New York Mets ace Freddy Peralta is skipping the World Baseball Classic as he enters his contract year with a chance to secure a life-changing bag after the World Series. Meanwhile, a total of seven Mets young players made Baseball Prospectus’ list of top 101 prospects.
Mets ace Freddy Peralta announces WBC decision
The World Baseball Classic is once again colliding with the realities of modern MLB priorities, and nowhere is that clearer than with the Dominican Republic and the Mets.
On paper, the Dominican lineup looks like a cheat code, stacked with superstars at every turn, but the pitching picture is rapidly thinning. Freddy Peralta’s decision to stay in Mets camp removes a frontline arm from an already depleted staff that has also lost Framber Valdez, Luis Castillo, Eury Pérez, and key bullpen pieces.

While Sandy Alcantara remains, the depth simply isn’t there, turning what should be a balanced powerhouse into an offense-heavy juggernaut with real vulnerabilities. Mets fans may quietly celebrate the move, as Peralta’s focus on a normal spring follows a dominant 2025 and signals how seriously he’s taking his role atop a rotation built to contend.
7 Mets prospects appear in Baseball Prospectus’ list of 101: Get to know them all
While the international stage absorbs those losses, the Mets’ organizational outlook continues to brighten at home. Baseball Prospectus made waves by placing seven Mets prospects inside its Top 101, a clear declaration that this system runs far deeper than star power alone.
Nolan McLean headlines the group as one of the premier pitching prospects in the game after proving he belongs in the majors, while Jonah Tong’s unorthodox delivery and underlying metrics suggest far more upside than his surface numbers showed. On the position-player side, Carson Benge’s power-speed blend, Ryan Clifford’s thunderous left-handed bat, and A.J. Ewing’s game-breaking speed give the system offensive variety.
Add in under-the-radar risers like Jacob Reimer and Will Watson, and the Mets suddenly look less like a team buying wins and more like one building a sustainable pipeline.
Can David Peterson repeat his 2025 success for the Mets in 2026?
That balance between upside and reliability also defines David Peterson’s place in the 2026 rotation. Coming off a career-high workload in 2025, Peterson provided exactly what the Mets needed: innings, stability, and league-average-to-better production.

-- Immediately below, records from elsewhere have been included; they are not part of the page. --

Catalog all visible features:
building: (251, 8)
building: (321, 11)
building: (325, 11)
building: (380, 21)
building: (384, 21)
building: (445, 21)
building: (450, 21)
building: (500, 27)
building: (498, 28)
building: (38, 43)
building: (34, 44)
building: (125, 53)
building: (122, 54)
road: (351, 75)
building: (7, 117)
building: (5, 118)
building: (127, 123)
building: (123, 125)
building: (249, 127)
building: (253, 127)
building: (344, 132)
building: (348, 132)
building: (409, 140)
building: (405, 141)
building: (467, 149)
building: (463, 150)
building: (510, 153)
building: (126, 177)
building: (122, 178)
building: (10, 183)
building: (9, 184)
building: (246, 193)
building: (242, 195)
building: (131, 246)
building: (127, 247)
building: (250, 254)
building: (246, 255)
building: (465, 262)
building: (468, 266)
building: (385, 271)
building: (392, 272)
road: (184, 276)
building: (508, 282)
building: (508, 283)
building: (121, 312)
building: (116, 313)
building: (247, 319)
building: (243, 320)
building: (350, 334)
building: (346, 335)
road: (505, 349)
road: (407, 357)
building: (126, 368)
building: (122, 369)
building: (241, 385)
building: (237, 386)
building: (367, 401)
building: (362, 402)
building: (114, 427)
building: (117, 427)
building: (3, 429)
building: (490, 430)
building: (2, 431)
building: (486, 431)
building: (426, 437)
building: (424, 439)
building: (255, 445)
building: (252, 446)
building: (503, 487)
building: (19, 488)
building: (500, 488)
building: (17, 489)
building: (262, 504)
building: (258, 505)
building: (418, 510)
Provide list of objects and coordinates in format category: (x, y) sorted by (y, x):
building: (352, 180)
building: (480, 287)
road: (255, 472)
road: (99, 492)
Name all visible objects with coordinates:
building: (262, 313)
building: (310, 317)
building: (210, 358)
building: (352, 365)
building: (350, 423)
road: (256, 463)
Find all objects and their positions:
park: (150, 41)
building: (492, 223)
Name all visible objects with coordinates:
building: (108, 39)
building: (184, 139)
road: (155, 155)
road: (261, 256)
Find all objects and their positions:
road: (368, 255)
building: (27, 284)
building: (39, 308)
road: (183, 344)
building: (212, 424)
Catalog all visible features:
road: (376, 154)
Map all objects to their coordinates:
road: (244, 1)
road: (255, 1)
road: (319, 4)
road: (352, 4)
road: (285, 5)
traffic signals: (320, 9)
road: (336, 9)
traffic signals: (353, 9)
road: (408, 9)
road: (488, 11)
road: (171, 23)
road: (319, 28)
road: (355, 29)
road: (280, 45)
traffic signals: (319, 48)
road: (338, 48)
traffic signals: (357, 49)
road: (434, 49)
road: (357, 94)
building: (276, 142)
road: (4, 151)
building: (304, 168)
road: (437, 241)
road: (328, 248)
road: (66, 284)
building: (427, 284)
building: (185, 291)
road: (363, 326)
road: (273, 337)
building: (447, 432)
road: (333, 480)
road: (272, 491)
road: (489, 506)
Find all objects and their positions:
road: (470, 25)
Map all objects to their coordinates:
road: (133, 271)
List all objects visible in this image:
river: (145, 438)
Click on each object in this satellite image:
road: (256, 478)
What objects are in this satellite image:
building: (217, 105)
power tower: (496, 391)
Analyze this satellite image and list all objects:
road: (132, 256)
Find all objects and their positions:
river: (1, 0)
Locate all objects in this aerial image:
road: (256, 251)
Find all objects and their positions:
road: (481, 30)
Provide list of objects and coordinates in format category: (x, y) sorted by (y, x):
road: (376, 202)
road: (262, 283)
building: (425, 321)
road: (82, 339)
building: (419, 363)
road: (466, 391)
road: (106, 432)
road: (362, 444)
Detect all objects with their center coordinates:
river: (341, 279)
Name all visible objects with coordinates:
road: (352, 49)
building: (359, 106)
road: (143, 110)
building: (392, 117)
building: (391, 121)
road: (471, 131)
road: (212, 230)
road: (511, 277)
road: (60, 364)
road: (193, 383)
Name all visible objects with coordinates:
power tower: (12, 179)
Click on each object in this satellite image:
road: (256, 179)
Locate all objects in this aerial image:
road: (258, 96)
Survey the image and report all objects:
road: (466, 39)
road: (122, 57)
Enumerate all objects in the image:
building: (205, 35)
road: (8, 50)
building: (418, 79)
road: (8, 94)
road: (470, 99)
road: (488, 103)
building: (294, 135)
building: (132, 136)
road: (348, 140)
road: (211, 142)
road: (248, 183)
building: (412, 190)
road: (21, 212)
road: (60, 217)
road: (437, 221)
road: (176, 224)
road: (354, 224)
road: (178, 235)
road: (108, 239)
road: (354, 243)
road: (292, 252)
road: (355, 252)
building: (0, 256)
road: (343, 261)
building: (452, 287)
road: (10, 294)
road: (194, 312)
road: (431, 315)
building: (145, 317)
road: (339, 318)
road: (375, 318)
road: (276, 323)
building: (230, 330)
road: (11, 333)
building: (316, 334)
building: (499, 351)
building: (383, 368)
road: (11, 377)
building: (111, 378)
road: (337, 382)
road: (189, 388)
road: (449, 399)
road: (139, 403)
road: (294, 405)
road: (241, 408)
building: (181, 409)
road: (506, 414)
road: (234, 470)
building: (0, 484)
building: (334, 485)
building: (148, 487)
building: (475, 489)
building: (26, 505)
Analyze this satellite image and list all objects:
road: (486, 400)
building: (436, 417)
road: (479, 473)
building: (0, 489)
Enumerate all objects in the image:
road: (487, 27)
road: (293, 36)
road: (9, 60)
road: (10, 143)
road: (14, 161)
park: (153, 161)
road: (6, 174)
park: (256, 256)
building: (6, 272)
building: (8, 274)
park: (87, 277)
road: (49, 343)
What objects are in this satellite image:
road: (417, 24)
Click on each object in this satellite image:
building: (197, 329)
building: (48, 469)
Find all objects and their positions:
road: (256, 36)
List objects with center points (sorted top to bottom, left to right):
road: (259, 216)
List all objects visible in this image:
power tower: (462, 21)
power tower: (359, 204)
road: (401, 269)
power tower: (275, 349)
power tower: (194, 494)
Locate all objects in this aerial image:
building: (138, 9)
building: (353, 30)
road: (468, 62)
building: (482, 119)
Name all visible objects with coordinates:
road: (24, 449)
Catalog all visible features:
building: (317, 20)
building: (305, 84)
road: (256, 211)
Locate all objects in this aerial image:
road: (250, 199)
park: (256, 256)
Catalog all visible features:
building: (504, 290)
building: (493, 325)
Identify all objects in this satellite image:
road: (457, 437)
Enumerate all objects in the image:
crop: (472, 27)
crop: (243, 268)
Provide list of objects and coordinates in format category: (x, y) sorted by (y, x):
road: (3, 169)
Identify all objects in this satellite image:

His success leaned heavily on an elite groundball rate that helped mask concerning hard-contact metrics and a walk rate that kept him pitching with traffic. Advanced numbers suggest some regression risk, which is why projections vary from a legitimate mid-rotation breakout to a familiar back-end profile.
Still, with Peralta now leading the staff, Peterson no longer needs to be more than what he is best suited to be: a durable SP4 or SP5 who absorbs innings and protects the bullpen. In a league starving for healthy starters, that role alone carries real value.